Use of partitioners in Spark

582 Views Asked by At

Hy, I have a question about partitioning in Spark,in Learning Spark book, authors said that partitioning can be useful, like for example during PageRank at page 66 and they write :

since links is a static dataset, we partition it at the start with partitionBy(), so that it does not need to be shuffled across the network

Now I'm focused about this example, but my questions are general:

  1. why a partitioned RDD doesn't need to be shuffled?
  2. PartitionBy() is a wide transformation,so it will produce shuffle anyway,right?
  3. Could someone illustrate a concrete example and what happen into each single node when partitionBy happens?

Thanks in advance

1

There are 1 best solutions below

8
On BEST ANSWER

Why a partitioned RDD doesn't need to be shuffled?

When the author does:

val links = sc.objectFile[(String, Seq[String])]("links")
 .partitionBy(new HashPartitioner(100))
 .persist()

He's partitioning the data set into 100 partitions where each key will be hashed to a given partition (pageId in the given example). This means that the same key will be stored in a single given partition.
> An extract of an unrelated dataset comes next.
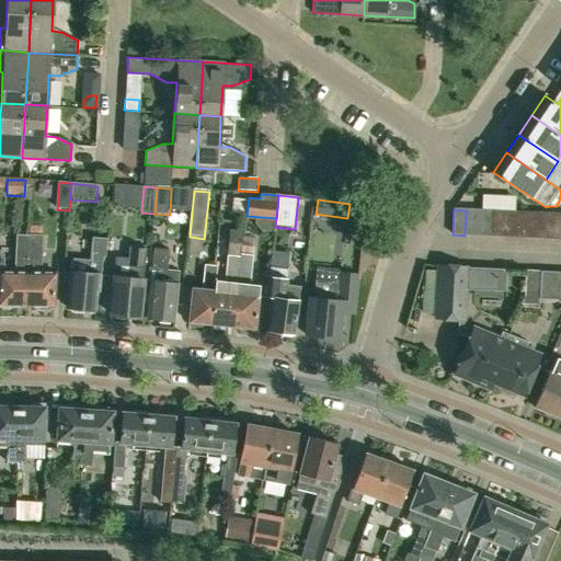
[(478,236),(479,210),(466,210),(465,236),(478,236)]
Then, when he does the join:

val contributions = links.join(ranks)

All chunks of data with the same pageId should already be located on the same executor, avoiding the need for a shuffle between different nodes in the cluster.

PartitionBy() is a wide transformation,so it will produce shuffle anyway, right?

Yes, partitionBy produces a ShuffleRDD[K, V, V]:

def partitionBy(partitioner: Partitioner): RDD[(K, V)] = self.withScope {
  if (keyClass.isArray && partitioner.isInstanceOf[HashPartitioner]) {
    throw new SparkException("HashPartitioner cannot partition array keys.")
  }
  if (self.partitioner == Some(partitioner)) {
    self
  } else {
    new ShuffledRDD[K, V, V](self, partitioner)
  }
}

Could someone illustrate a concrete example and what happen into each single node when partitionBy happens?

Basically, partitionBy will do the following:

Hash Partitioning

It will hash the key modulu the number of partitions (100 in this case), and since it relys on the fact that the same key will always produce the same hashcode, it will package all data from a given id (in our case, pageId) to the same partition, such that when you join, all data will be available in that partition already, avoiding the need for a shuffle.